Last month at Red Deer County council’s regular meeting on Dec. 15, the 2021-2023 Operating and 2021-2025 Capital budgets were approved.
The motion was passed after being tabled for two weeks, and took into account any public feedback that was submitted for council to consider.
“Council certainly recognizes the challenges - both financial and personal - brought about by COVID-19,” said Red Deer County Mayor Jim Wood. “We are not expecting any tax increases at all.
“What we are looking at right now and recognizing that it’s a tough time for everyone, the budget we have put forward has been put forward with the intention of no tax increase.
"All the work we got shown on our operating and capita budgets will not require a tax increase. We must not create undue hardship on taxpayers, but we must also ensure our infrastructure is in excellent condition.”
The county’s mill rates for 2021 will be determined once individual property assessments are calculated by the end of February. The rural municipality will also collect provincial school taxes.
The new operating budget will also see a slight increase from $54.4 million to $56.8 million, while capital spending increases to $42.4 million from last year’s $32.3 million, with a large portion going toward large-scale construction at McKenzie Road on the south end of Gasoline Alley. Specifically, the county has earmarked $8 million toward the construction of two roundabouts on McKenzie Road.
Other capital projects for 2021 include:
• $6.5 million for utility infrastructure upgrades
• $5.4 million for the ongoing bridge program
• $4 million internet utility
• $2.8 million for road construction on Lantern Street
• $1.9 million for fire tender/engine/apparatus replacements
• $1 million for county trail development
• $976,000 for capital expenses at Red Deer Regional Airport
Wood said part of Red Deer County’s ongoing fiscal success is seeing continuous growth, right through the recession and more recently, right through the challenging months of the COVID-19 pandemic.
“That new growth that comes into Red Deer County is new tax dollars,” he said. “That new tax revenue that we get from new businesses and new houses being built brings new revenue into Red Deer County and makes us more efficient.”
He added another part of the county’s success is how the rural municipality looks after its infrastructure, noting there is not “millions and millions of dollars tied up in construction equipment” and that they have been able to keep costs low because they operate with a tender system and that makes the rural municipality’s operations more efficient.
He concedes the county has seen “some assessment value loss” but it has not been broad across all sectors.
“It is up and down in various sectors depending on location,” he said. “But I do know the budget we brought forward is an investment into the future budget.
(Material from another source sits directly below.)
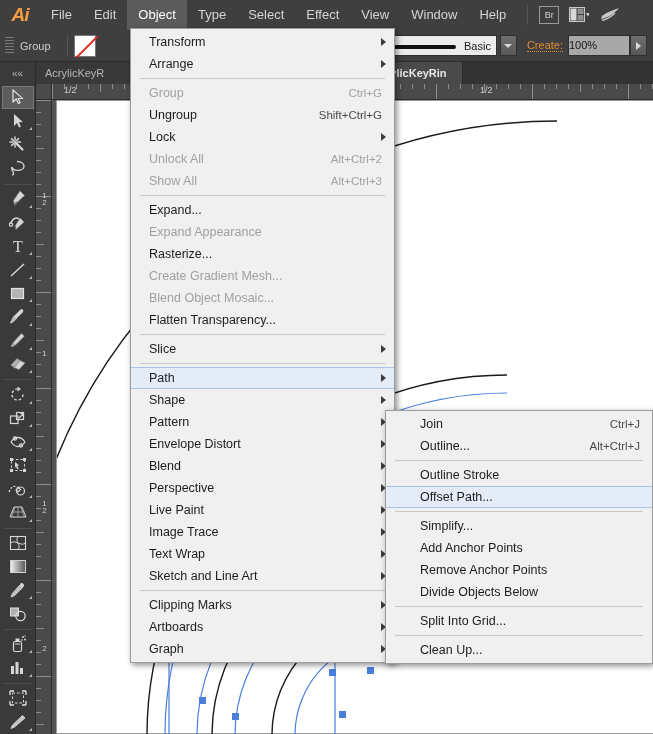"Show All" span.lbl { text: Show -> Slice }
We are looking at trying to make sure businesses and residents in Red Deer County have the latest technology advantage.”
He said the county is particularly focused on investing into fibre optics technology to provide better internet services to residents and businesses, adding the service has become critically important to the farming community, and to young students who now have to do their learning from home due to the COVID-19 pandemic.
“We are finding these types of services are what people are expecting and enticing to people who want to be in Red Deer County,” said Wood.